A Unitel é detida pela Sonangol, que actualmente controla a empresa com 50 por cento do capital, depois de ter comprado a participação de 25 por cento da PT Ventures (controlada pela brasileira Oi), pela Vidatel da empresária Isabel dos Santos, que detém outros 25 por cento, e pela Geni, do general Leopoldino "Dino" Fragoso do Nascimento, com os restantes 25 por cento.
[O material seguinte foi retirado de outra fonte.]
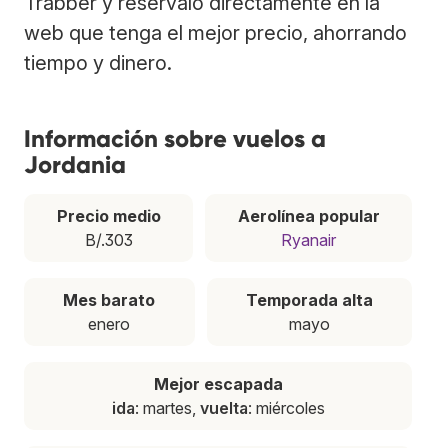
Trabber y resérvalo directamente en la
web que tenga el mejor precio, ahorrando
tiempo y dinero.
Información sobre vuelos a
Jordania
Precio medio
Aerolínea popular
B/.303
Ryanair
Mes barato
Temporada alta
enero
mayo
Mejor escapada
ida
: martes,
vuelta
: miércoles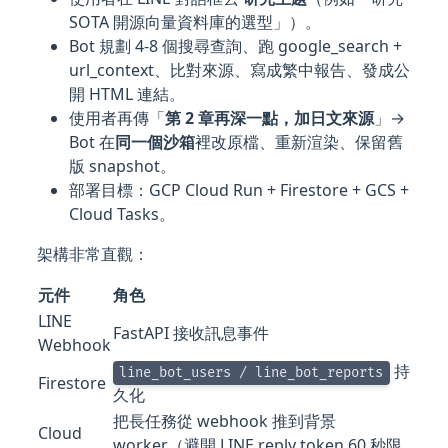
SOTA 開源向量資料庫的選型」）。
Bot 規劃 4-8 個搜尋查詢、跑 google_search +
url_context、比對來源、寫成繁中報告、發成公
開 HTML 連結。
使用者再傳「
第 2 章再深一點，加日文來源
」→
Bot 在
同一個沙箱
裡改原檔、重新渲染、保留舊
版 snapshot。
部署目標：GCP Cloud Run + Firestore + GCS +
Cloud Tasks。
架構非常直觀：
元件
角色
LINE
FastAPI 接收訊息事件
Webhook
持
line_bot_users / line_bot_reports
Firestore
久化
把長任務從 webhook 推到背景
Cloud
worker（避開 LINE reply token 60 秒限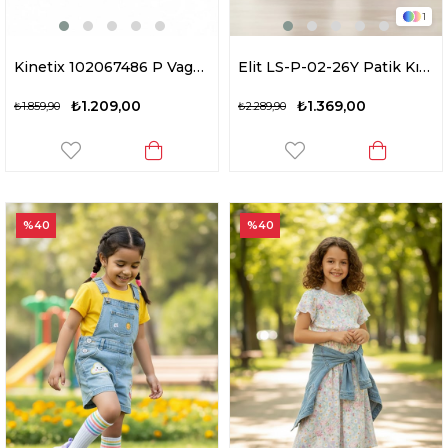
1
Kinetix 102067486 P Vagor P 6FX Patik Kız Çocuk Yürüyüş Ayakkabısı Beyaz - Lila
Elit LS-P-02-26Y Patik Kız Çocuk Yürüyüş Ayakkabısı Siyah - Lila
₺1.209,00
₺1.369,00
₺1.859,90
₺2.289,90
%40
%40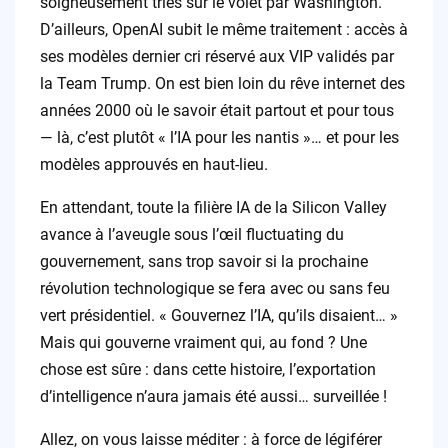
soigneusement triés sur le volet par Washington.
D’ailleurs, OpenAI subit le même traitement : accès à
ses modèles dernier cri réservé aux VIP validés par
la Team Trump. On est bien loin du rêve internet des
années 2000 où le savoir était partout et pour tous
— là, c’est plutôt « l’IA pour les nantis »… et pour les
modèles approuvés en haut-lieu.
En attendant, toute la filière IA de la Silicon Valley
avance à l’aveugle sous l’œil fluctuating du
gouvernement, sans trop savoir si la prochaine
révolution technologique se fera avec ou sans feu
vert présidentiel. « Gouvernez l’IA, qu’ils disaient… »
Mais qui gouverne vraiment qui, au fond ? Une
chose est sûre : dans cette histoire, l’exportation
d’intelligence n’aura jamais été aussi… surveillée !
Allez, on vous laisse méditer : à force de légiférer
Na semana passada, a Vidatel afirmou ser credora da operadora de telecomunicações, alegadamente por falta de reembolso de um empréstimo, o que a Unitel nega, reclamando por seu lado uma dívida à empresa Unitel International Holdings BV., sociedade na qual não tem participação e detida por Isabel dos Santos.

Em causa está também a não transferência de dividendos e juros para a Vidatel por motivos aos quais à Unitel diz ser alheia atendendo às restrições impostas pelo arresto preventivo às contas e participações da empresária, decretado em Dezembro do ano passado pelo Tribunal Provincial de Luanda.

Segundo avançou a revista 'Sábado', estão a ser investigadas pela justiça portuguesa movimentações de dinheiro feitas por entidades ligadas à filha do ex-Presidente José Eduardo dos Santos, incluindo alegadas transferências da Unitel para a Vidatel.

De entre os principais pontos da AG da Unitel destaca-se a deliberação sobre uma auditoria forense à gestão da empresa nos últimos dez anos e a recomposição do actual Conselho de Administração.

Os accionistas vão também apreciar a reclamação de prémios relativos a 2018/2019 de Antony Dalton, a quem sucedeu em Março de 2019, o português Miguel Geraldes, e analisar o desempenho da administração e fiscalização da sociedade em 2019.

Vai ser igualmente prestada informação sobre a decisão judicial de anulação das deliberações da AG de Dezembro de 2014 e a necessidade de renovação das deliberações em causa.

Deverão ser tomadas deliberações sobre as contas e aplicação dos resultados de 2019, proposta de prémios aos administradores em 2019, plano de negócios da sociedade referente ao triénio 2020/2022, orçamento para 2020, remuneração dos membros da mesa da AG, desindexação salarial dos órgãos sociais e ratificação do regulamento do conselho fiscal.